> Goal
Format everything in the material below, from the line containing "40 min. Photo below." down to the line containing "Entered: 12 h 37 min", as a numbered list and leave out any blank lines.

— Start of Exercise inputs —

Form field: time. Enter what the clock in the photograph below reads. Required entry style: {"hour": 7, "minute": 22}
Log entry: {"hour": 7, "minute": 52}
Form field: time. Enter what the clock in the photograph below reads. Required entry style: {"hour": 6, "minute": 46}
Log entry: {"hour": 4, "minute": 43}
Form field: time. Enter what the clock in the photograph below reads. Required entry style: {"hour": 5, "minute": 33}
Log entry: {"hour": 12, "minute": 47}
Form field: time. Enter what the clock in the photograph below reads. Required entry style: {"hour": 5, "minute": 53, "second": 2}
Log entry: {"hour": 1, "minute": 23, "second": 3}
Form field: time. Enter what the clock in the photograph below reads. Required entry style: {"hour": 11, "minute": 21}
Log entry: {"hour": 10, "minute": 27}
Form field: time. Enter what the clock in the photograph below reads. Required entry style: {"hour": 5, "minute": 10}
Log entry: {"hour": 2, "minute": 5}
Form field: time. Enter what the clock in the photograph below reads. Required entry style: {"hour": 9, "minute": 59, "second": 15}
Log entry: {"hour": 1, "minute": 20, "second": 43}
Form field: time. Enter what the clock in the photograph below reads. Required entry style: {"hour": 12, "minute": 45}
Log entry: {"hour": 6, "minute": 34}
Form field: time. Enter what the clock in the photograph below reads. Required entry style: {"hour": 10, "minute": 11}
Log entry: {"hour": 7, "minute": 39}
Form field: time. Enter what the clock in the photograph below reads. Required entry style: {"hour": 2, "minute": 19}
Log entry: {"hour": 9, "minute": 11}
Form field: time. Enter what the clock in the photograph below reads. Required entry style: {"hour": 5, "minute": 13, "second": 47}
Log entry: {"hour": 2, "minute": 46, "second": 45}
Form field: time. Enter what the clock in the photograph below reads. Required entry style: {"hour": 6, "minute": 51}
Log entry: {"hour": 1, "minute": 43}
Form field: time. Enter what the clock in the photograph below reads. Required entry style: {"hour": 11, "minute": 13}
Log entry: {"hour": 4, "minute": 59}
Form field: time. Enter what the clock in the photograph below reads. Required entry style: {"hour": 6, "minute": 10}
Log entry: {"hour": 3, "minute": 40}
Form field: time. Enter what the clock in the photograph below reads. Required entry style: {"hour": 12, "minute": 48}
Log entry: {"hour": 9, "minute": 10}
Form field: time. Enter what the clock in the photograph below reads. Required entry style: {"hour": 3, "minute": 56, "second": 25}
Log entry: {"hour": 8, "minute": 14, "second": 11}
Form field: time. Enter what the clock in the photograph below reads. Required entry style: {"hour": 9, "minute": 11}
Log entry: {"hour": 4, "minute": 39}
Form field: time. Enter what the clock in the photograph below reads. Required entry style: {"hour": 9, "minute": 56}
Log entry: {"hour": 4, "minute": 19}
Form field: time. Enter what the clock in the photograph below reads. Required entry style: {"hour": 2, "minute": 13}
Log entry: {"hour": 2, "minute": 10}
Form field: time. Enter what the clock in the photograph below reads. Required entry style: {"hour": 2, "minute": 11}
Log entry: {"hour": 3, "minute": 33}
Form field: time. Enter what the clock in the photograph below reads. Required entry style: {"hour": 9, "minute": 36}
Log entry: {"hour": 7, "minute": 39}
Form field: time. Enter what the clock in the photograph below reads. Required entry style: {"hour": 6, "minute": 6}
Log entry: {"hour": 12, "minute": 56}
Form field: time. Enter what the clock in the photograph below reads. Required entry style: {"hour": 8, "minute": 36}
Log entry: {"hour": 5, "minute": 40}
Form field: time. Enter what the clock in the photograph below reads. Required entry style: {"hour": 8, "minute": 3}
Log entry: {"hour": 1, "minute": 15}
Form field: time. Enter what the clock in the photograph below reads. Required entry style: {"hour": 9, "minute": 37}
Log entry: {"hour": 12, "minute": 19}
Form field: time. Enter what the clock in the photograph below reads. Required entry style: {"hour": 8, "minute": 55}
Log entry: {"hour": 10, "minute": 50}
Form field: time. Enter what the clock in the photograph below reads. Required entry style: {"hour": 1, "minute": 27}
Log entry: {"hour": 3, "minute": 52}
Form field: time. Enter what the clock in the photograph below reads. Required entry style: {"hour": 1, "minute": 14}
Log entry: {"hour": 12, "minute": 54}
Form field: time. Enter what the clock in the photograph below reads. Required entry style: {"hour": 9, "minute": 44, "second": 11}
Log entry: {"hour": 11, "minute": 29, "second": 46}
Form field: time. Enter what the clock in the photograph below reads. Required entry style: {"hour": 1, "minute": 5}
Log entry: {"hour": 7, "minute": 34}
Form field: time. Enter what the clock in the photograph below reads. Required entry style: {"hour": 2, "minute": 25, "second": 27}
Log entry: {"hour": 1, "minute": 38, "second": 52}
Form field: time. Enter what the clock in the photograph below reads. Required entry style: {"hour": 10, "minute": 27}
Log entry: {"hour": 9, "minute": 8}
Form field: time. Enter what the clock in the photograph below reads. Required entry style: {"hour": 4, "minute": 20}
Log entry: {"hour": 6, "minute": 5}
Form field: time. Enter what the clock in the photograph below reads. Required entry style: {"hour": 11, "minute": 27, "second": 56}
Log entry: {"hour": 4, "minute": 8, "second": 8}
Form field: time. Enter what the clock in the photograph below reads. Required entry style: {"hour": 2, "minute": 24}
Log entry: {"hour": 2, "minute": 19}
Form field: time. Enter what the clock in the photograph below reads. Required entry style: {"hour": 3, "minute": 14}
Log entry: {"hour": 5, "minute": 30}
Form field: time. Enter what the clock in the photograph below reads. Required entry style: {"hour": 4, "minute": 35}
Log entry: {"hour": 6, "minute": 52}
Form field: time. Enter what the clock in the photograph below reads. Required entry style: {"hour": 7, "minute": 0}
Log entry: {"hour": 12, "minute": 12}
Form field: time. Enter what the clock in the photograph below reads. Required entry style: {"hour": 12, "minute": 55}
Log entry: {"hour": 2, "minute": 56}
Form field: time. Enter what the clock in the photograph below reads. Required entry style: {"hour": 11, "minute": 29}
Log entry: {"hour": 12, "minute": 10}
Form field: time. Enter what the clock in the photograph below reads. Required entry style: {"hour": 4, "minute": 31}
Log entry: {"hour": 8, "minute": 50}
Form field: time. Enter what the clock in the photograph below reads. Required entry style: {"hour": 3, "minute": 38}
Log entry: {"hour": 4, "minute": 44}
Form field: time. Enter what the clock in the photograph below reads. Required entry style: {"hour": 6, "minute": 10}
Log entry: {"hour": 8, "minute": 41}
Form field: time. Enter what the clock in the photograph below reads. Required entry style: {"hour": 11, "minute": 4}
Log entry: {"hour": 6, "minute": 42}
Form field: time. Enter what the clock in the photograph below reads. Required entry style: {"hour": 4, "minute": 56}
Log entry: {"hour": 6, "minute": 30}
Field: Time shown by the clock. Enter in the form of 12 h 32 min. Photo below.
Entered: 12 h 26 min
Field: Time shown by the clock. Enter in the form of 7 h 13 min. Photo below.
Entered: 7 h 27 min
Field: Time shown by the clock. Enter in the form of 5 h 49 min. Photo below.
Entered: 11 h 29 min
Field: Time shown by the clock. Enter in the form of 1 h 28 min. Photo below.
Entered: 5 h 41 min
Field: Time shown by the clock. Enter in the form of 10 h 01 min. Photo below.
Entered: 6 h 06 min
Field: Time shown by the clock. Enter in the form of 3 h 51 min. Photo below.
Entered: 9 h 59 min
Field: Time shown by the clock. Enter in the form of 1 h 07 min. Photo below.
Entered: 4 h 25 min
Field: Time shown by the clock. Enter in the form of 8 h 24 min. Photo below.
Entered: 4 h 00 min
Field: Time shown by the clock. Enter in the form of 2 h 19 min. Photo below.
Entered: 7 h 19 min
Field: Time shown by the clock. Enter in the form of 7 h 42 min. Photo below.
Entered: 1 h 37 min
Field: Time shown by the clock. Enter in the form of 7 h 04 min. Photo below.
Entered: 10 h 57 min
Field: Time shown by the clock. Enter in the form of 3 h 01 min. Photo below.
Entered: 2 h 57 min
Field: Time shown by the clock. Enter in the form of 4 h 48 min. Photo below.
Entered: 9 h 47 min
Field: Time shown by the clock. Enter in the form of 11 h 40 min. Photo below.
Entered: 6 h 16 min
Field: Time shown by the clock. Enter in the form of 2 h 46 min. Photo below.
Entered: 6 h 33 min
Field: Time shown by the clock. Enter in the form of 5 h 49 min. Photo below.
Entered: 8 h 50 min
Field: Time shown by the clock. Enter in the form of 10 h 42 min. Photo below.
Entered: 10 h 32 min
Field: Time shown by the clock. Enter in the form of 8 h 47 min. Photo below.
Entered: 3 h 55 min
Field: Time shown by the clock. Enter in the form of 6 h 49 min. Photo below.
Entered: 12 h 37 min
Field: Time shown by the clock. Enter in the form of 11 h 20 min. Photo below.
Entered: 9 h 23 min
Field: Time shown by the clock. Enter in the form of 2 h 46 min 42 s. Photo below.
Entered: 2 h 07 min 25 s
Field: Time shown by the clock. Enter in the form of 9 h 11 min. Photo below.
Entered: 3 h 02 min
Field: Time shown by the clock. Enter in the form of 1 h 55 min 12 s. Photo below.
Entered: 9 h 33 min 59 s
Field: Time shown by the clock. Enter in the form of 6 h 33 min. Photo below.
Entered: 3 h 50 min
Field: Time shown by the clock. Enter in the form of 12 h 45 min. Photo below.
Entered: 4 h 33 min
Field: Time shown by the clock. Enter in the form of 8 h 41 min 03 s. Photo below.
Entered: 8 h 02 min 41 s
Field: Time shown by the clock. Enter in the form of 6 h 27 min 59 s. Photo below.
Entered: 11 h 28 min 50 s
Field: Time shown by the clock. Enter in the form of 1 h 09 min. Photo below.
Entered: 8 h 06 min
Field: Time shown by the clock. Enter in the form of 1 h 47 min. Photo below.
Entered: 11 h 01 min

— End of Exercise inputs —

> Answer to this exercise
1. Field: Time shown by the clock. Enter in the form of 11 h 40 min. Photo below.
2. Entered: 6 h 16 min
3. Field: Time shown by the clock. Enter in the form of 2 h 46 min. Photo below.
4. Entered: 6 h 33 min
5. Field: Time shown by the clock. Enter in the form of 5 h 49 min. Photo below.
6. Entered: 8 h 50 min
7. Field: Time shown by the clock. Enter in the form of 10 h 42 min. Photo below.
8. Entered: 10 h 32 min
9. Field: Time shown by the clock. Enter in the form of 8 h 47 min. Photo below.
10. Entered: 3 h 55 min
11. Field: Time shown by the clock. Enter in the form of 6 h 49 min. Photo below.
12. Entered: 12 h 37 min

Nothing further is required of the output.